Menariknya, sebelum mendampingi warga Penyang, James Watt pernah juga mendampingi warga Bangkal Kabupaten Seruyan. Karena kemampuannya mengkonsolidasikan massa, maka warga Penyang percaya James dapat membantu mereka. Persoalan terjadi tatkala James Watt dan masyarakat mengadakan panen massal di lahan mereka. Aksi panen massal ini bentuk aksi perlawanan kepada HMBP yang tak kunjung menyerahkan lahan mereka. HMBP melaporkan James dengan tuduhan memprovokasi masyarakat.

Menyusul James, dua petani Sampit yang bernama Hermanus dan Dilik ditangkap polisi. Awalnya kasus ini masuk ranah perdata, namun akhirnya bergeser ke ranah pidana. Sebelum ditangkap, James sempat pergi ke Jakarta untuk mengadukan kasus sengketa lahan kepada WALHI. Namun polisi menyusulnya ke Jakarta untuk ditangkap. Yang menarik polisi mengubah tuduhan perdata menjadi pidana, James dan kawan-kawannya dituduh mencuri buah sawit! Pada akhirnya hasil peradilan memvonis James dan Dilik harus dihukum tahanan penjara.

PT. Hamparan Masawit Bangun Persada (HMBP) merupakan anak perusahaan milik Best Agro International, sebuah perusahaan sawit raksasa milik keluarga Tjajadi yang tinggal di Surabaya.

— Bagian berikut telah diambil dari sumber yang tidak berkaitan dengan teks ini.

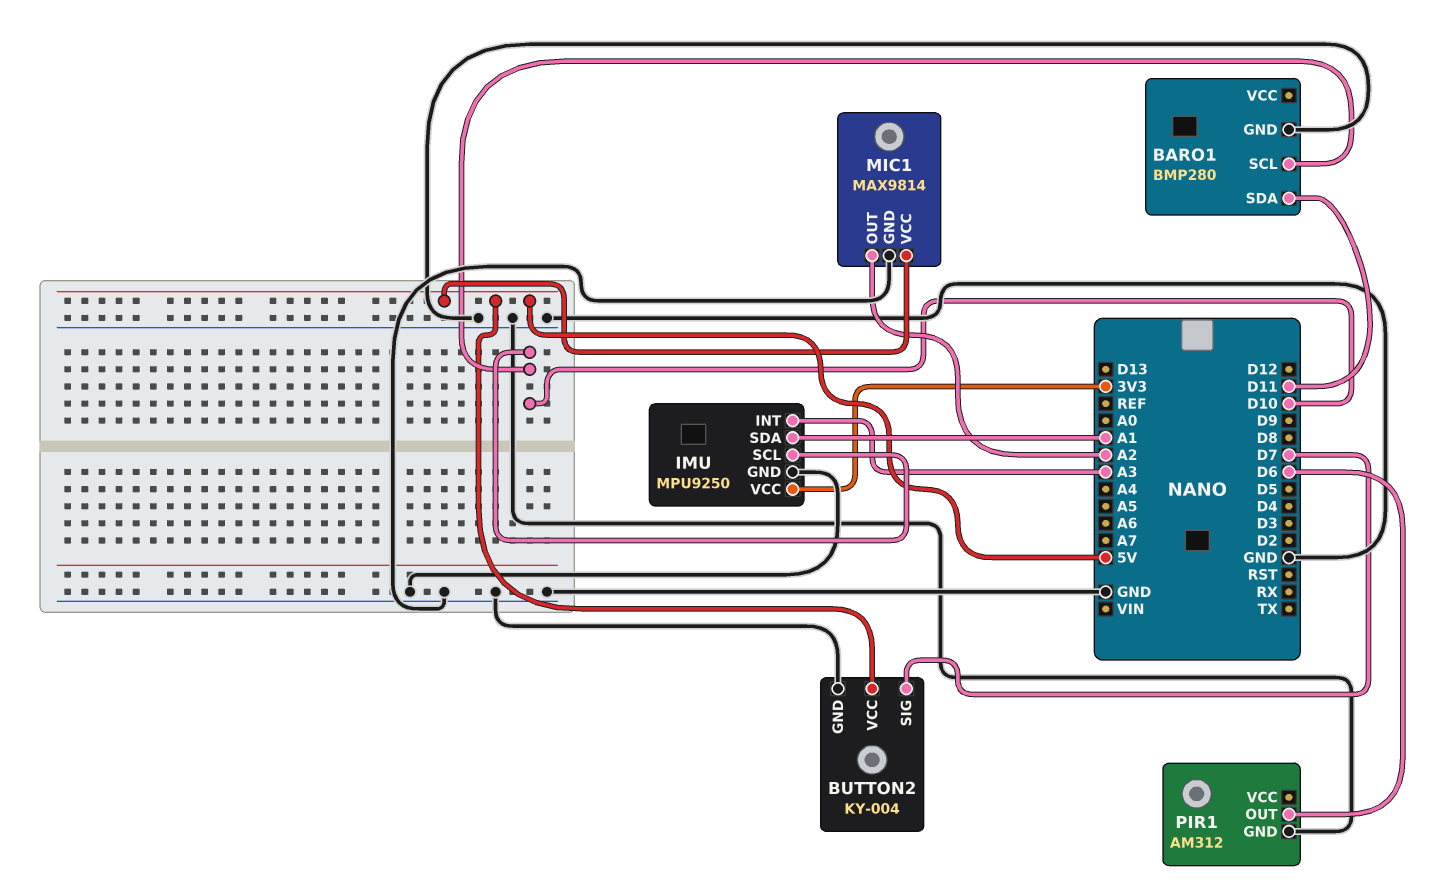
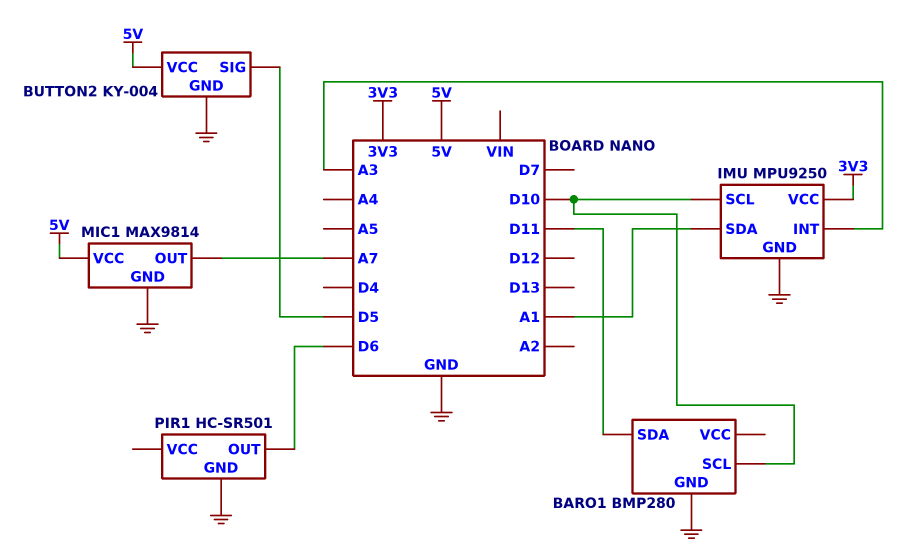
BUTTON2 pin SIG: D7 -> D5
MIC1 pin OUT: A2 -> A7
PIR1: AM312 -> HC-SR501

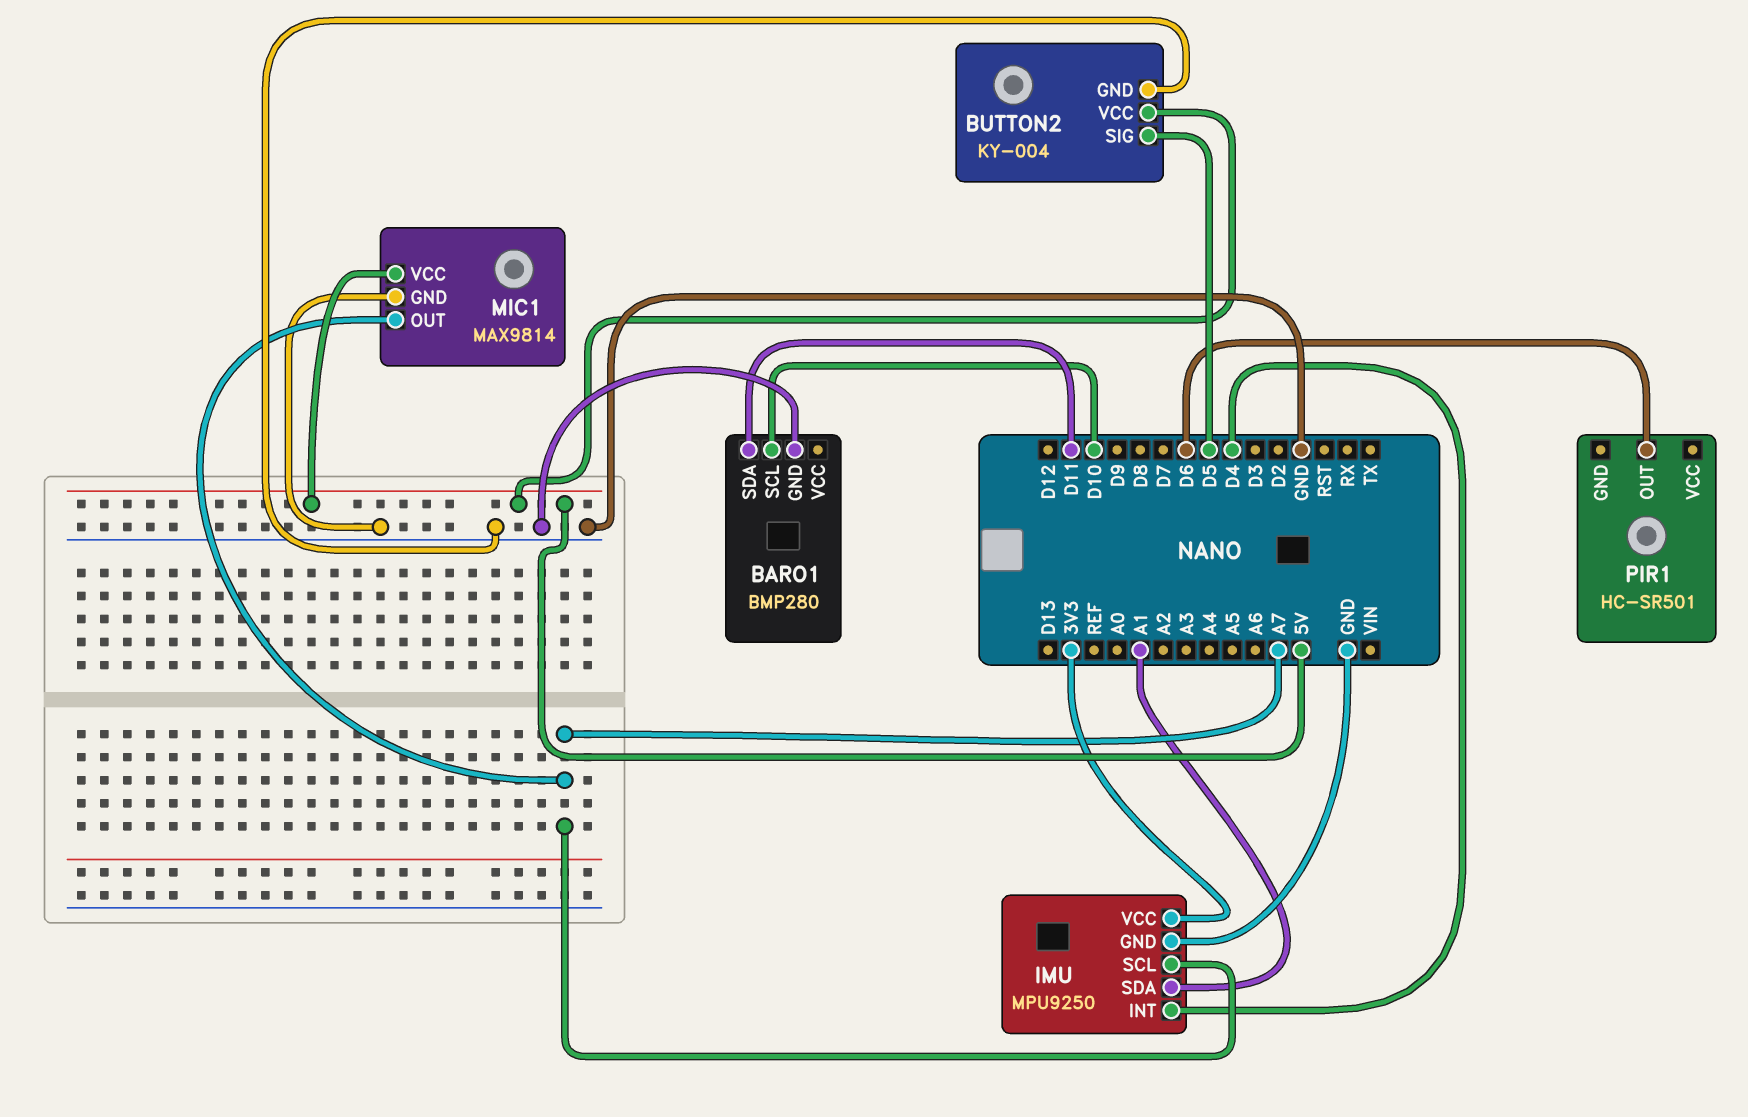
IMU pin INT: A3 -> D4
IMU pin SCL: D10 -> A7
PIR1 pin GND: GND -> none

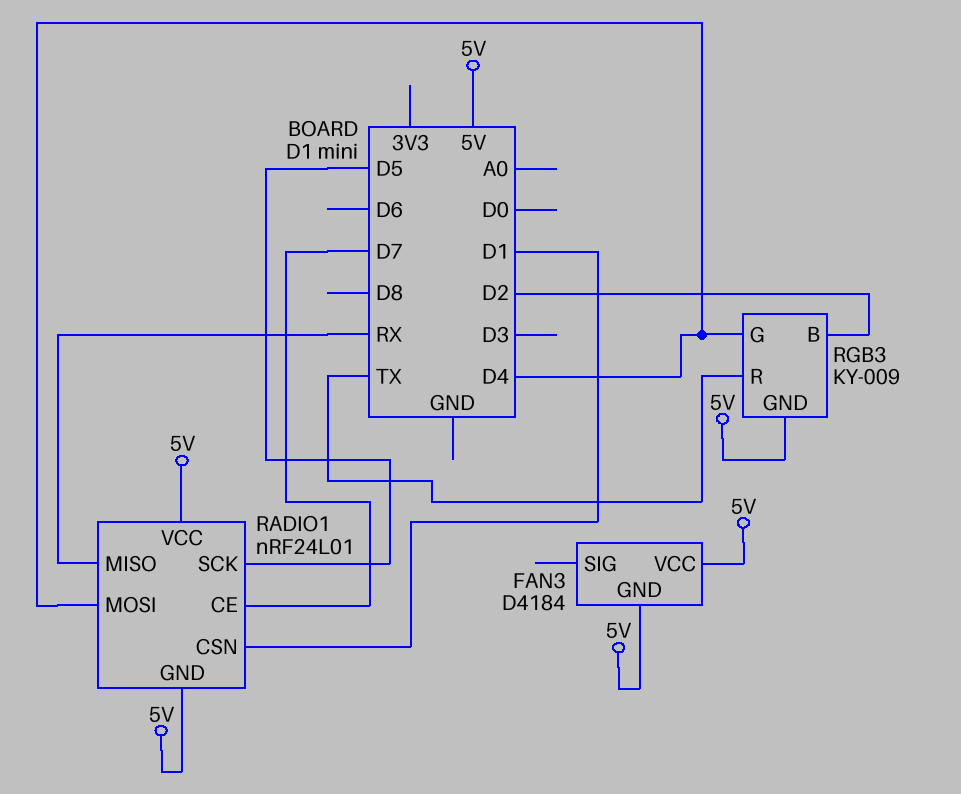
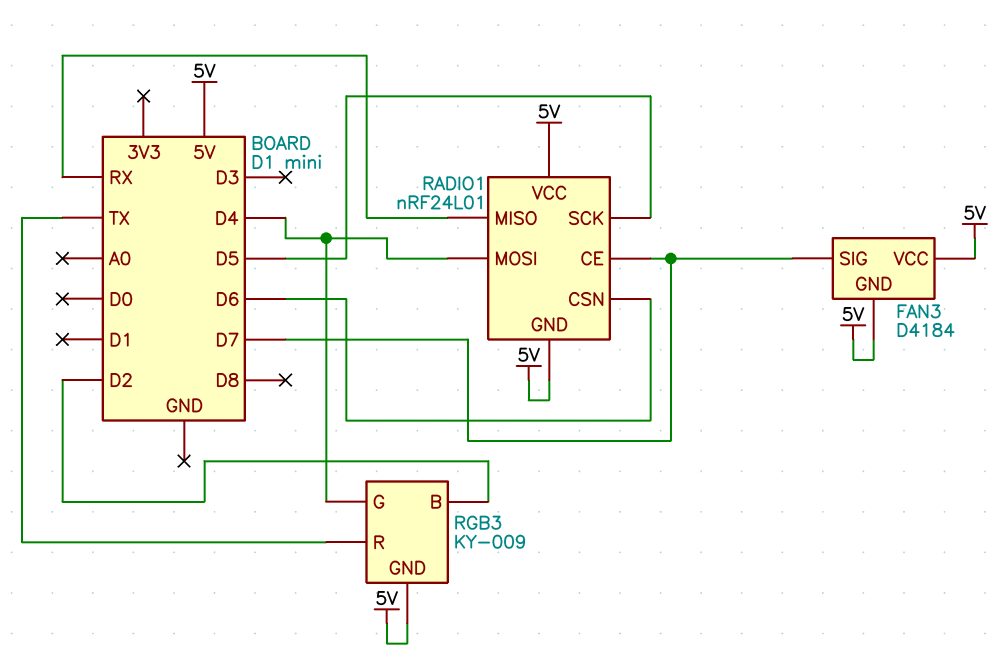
FAN3 pin SIG: none -> D7
RADIO1 pin CSN: D1 -> D6

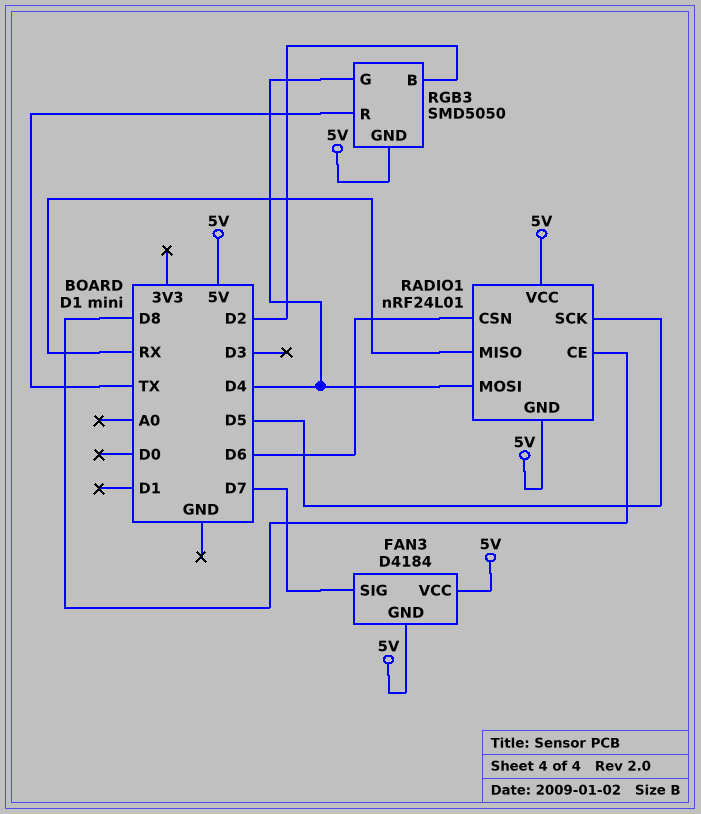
RADIO1 pin CE: D7 -> D8
RGB3: KY-009 -> SMD5050

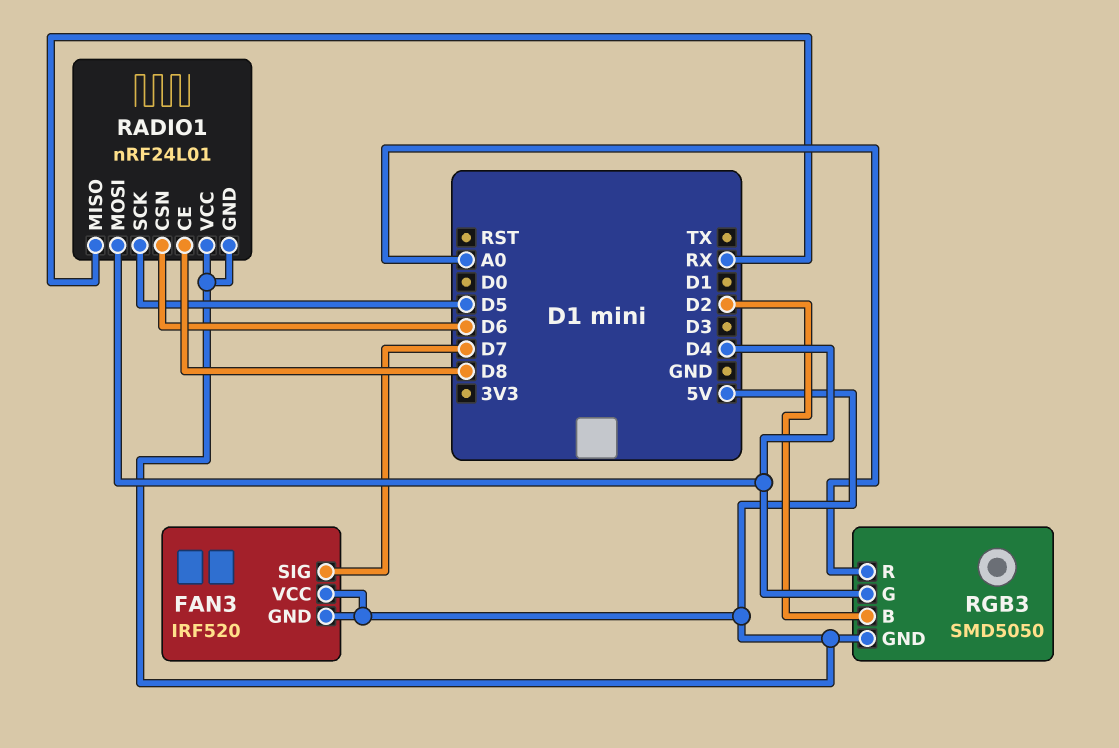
FAN3: D4184 -> IRF520
RGB3 pin R: TX -> A0

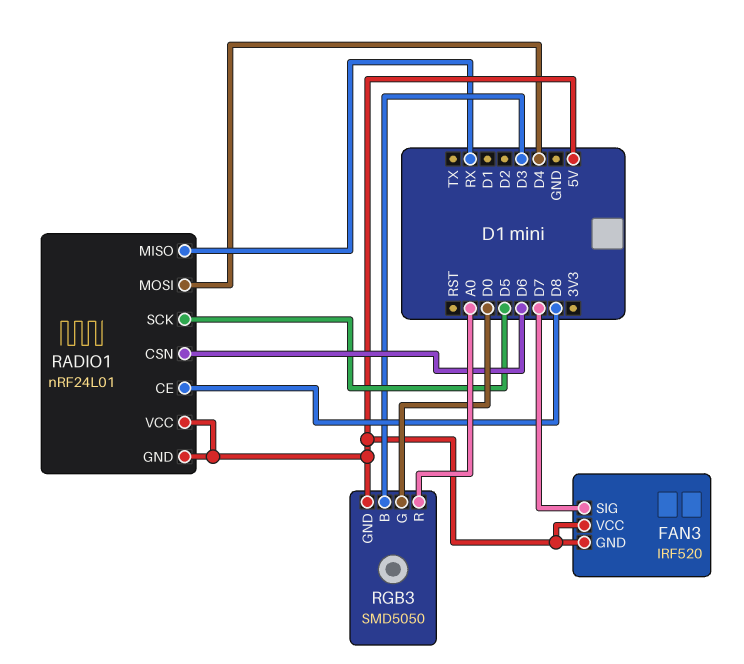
RGB3 pin B: D2 -> D3
RGB3 pin G: D4 -> D0

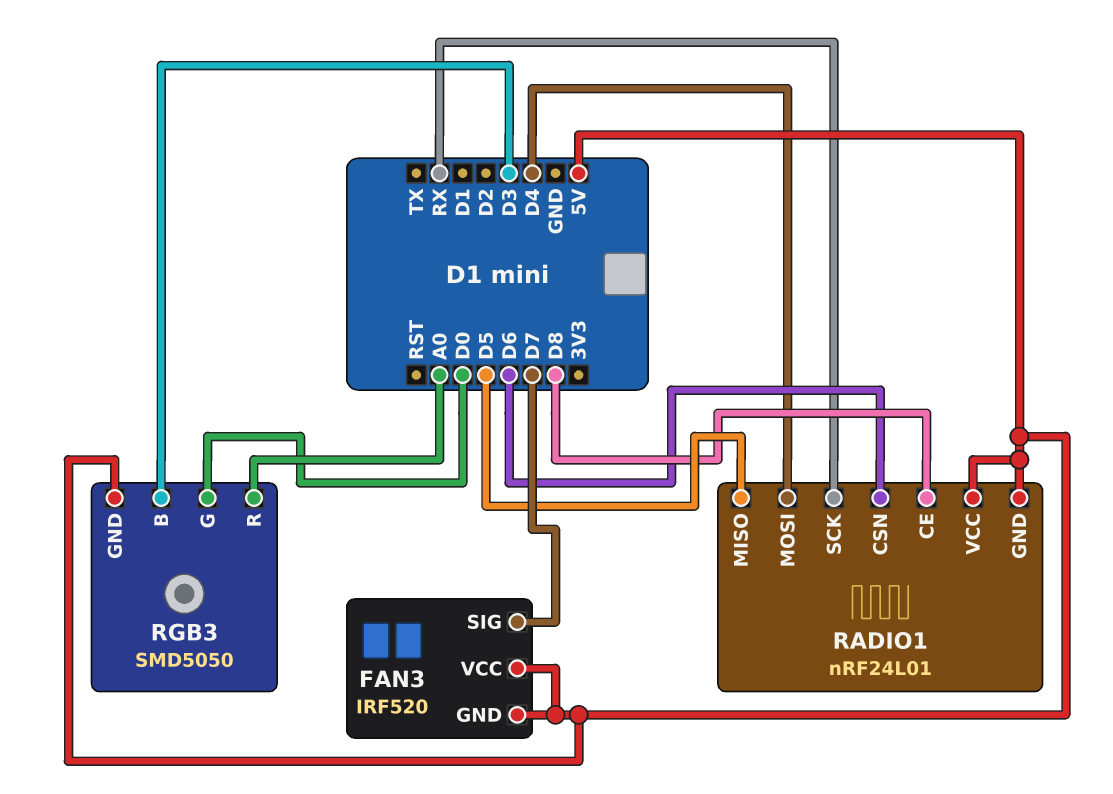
RADIO1 pin MISO: RX -> D5
RADIO1 pin SCK: D5 -> RX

Perusahaan itu dipimpin oleh Winarto dan Winarno Tjajadi dengan Robby Zulkarnaen sebagai direkturnya. Saking kayanya, sebagian masyarakat menjuluki Tjajadi sebagai “Crazy Rich Surabaya”, sebuah plesetan dari film yang booming di Indonesia “Crazy Rich Asian”. Namanya mendadak populer karena pesta pernikahan anaknya yang super mewah.

Apa yang dialami oleh James Watt dan Dilik merupakan resiko saat berhadapan dengan oligarki. Sudah bukan rahasia lagi, negara kita hari ini berada dalam cengkeraman tangan-tangan oligarki yang mampu berbuat sesuka hati. Yang paling banyak menjadi korban dari oligarki ini adalah rakyat kecil yang mengalami perampasan atas apa yang menjadi haknya. Pemerintah sebagai pemegang otoritas seharusnya berpihak kepada rakyat yang memberikannya mandat. Namun praktiknya seringkali pemerintah lebih berpihak kepada oligarki yang mengguyuri dengan uang.

Memimpikan negara yang bebas dari cengkeraman oligarki adalah keinginan kita semua sebagai rakyat. Namun jalan ke sana masih sangat panjang. Yang jelas harapan mesti dipelihara, perjuangan mesti dijalankan.